Enforcement of rules must be consistent

Surely West Virginians understand by now that firm, consistent enforcement of ethics rules for public officials is required in our state. Our long, sordid recent history of corruption makes that clear.

Yet enforcement of the rules has not been consistent. Take the case of former state lottery director Alan Larrick.

During a meeting of the House of Delegates Finance Committee last week, current Lottery Director John Myers was asked about Larrick. Del. Isaac Sponaugle wanted to know if lottery officials have looked into a property transaction involving Larrick.

It has been reported that Larrick, while lottery director, sold a house in Glade Springs Resort to Steven Gale Johnston, who is director of the casino at the The Greenbrier. That may have been a violation of state law.
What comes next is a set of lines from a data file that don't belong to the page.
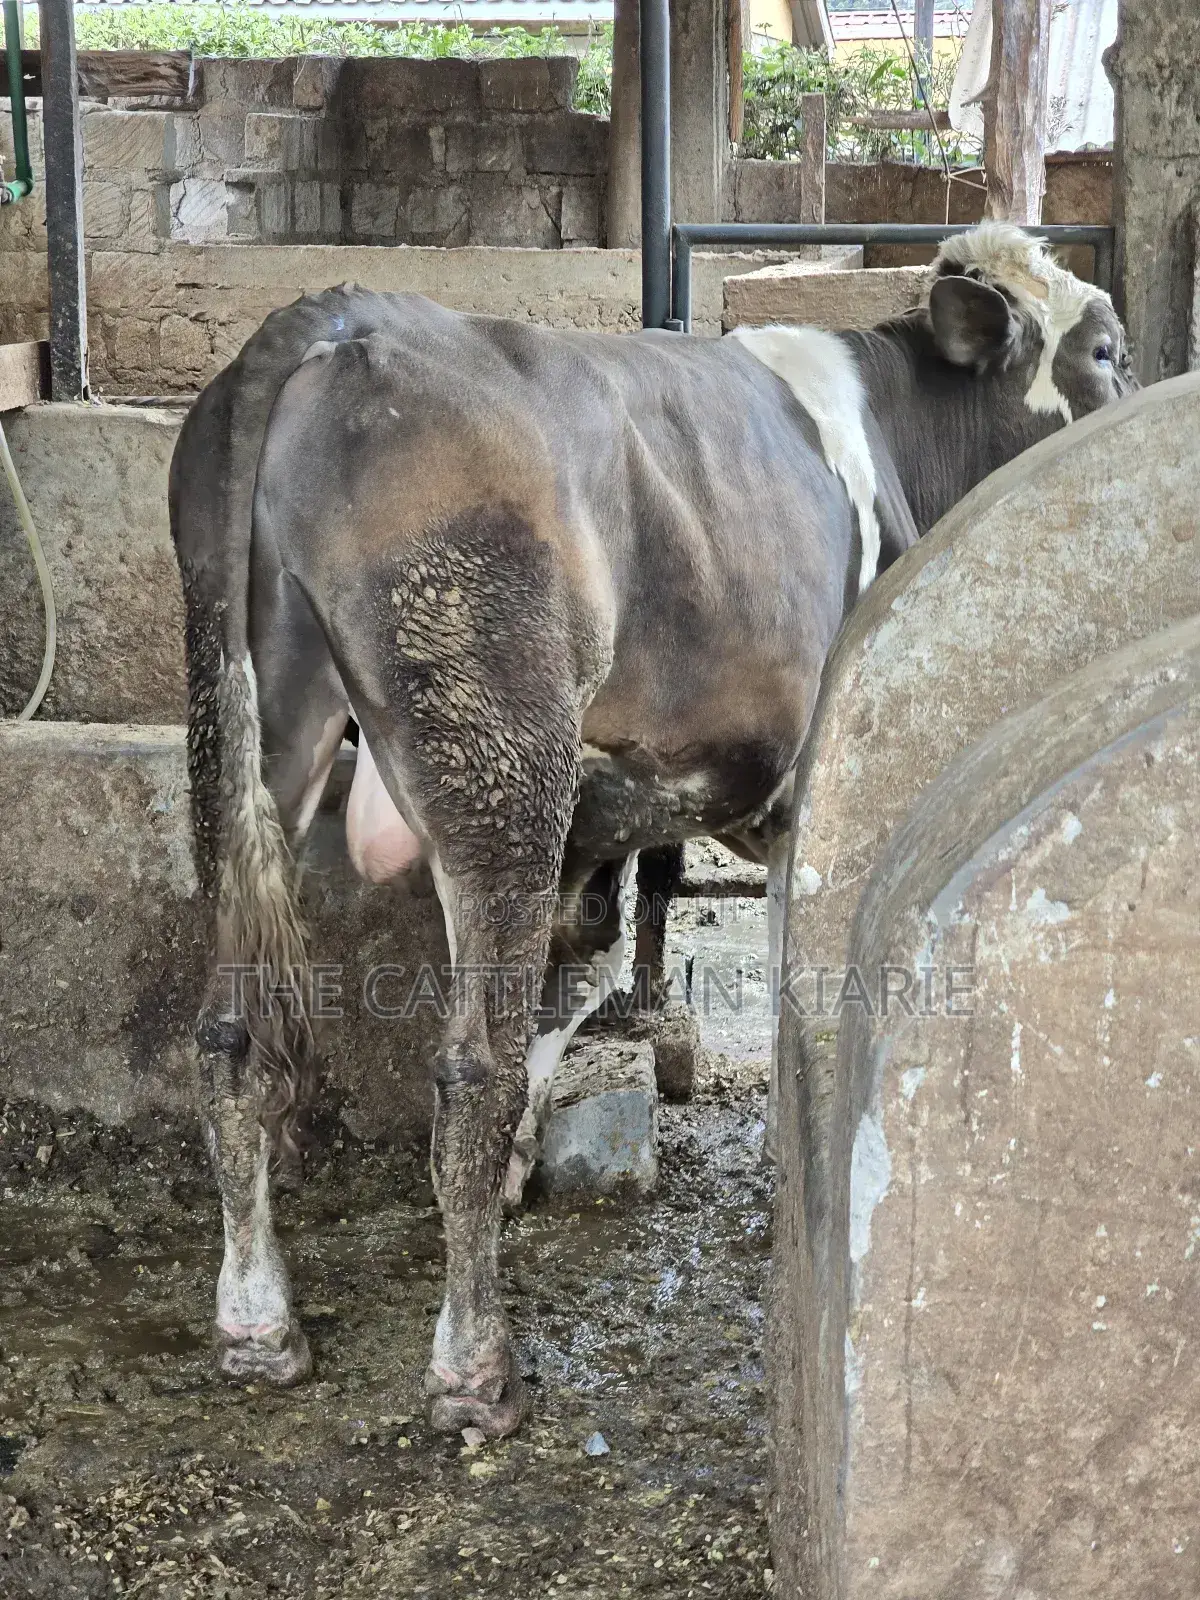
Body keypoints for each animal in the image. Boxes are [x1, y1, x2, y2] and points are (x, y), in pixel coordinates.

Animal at [170, 223, 1134, 1440]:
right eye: (1105, 350)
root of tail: (343, 316)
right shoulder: (789, 793)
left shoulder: (608, 817)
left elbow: (575, 980)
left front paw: (528, 1166)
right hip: (498, 758)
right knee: (466, 1068)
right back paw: (475, 1371)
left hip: (249, 732)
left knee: (228, 1035)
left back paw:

“The only thing I know about it at all is that I understand (Larrick) took a loss on the house,” Myers told Sponaugle, D-Pendleton.

Sponaugle then asked Myers to turn any information he has on the matter over to the Legislature’s Commission on Special Investigations.

Larrick sold the house in January 2018 for $360,000, according to a published report. Months later, in September 2018, he resigned as lottery director.

That happened after it was revealed that Larrick, an attorney in Beckley, continued to practice law after being named lottery director. That, too, was a violation of state law.

How is it that Larrick was able to get away with not one but two apparent breaches of state ethics laws? In addition to looking into the property transaction, the Legislature’s investigative body should be asking that. Such a lackadaisical attitude toward ensuring public officials obey ethics rules does not bode well for honest government in West Virginia.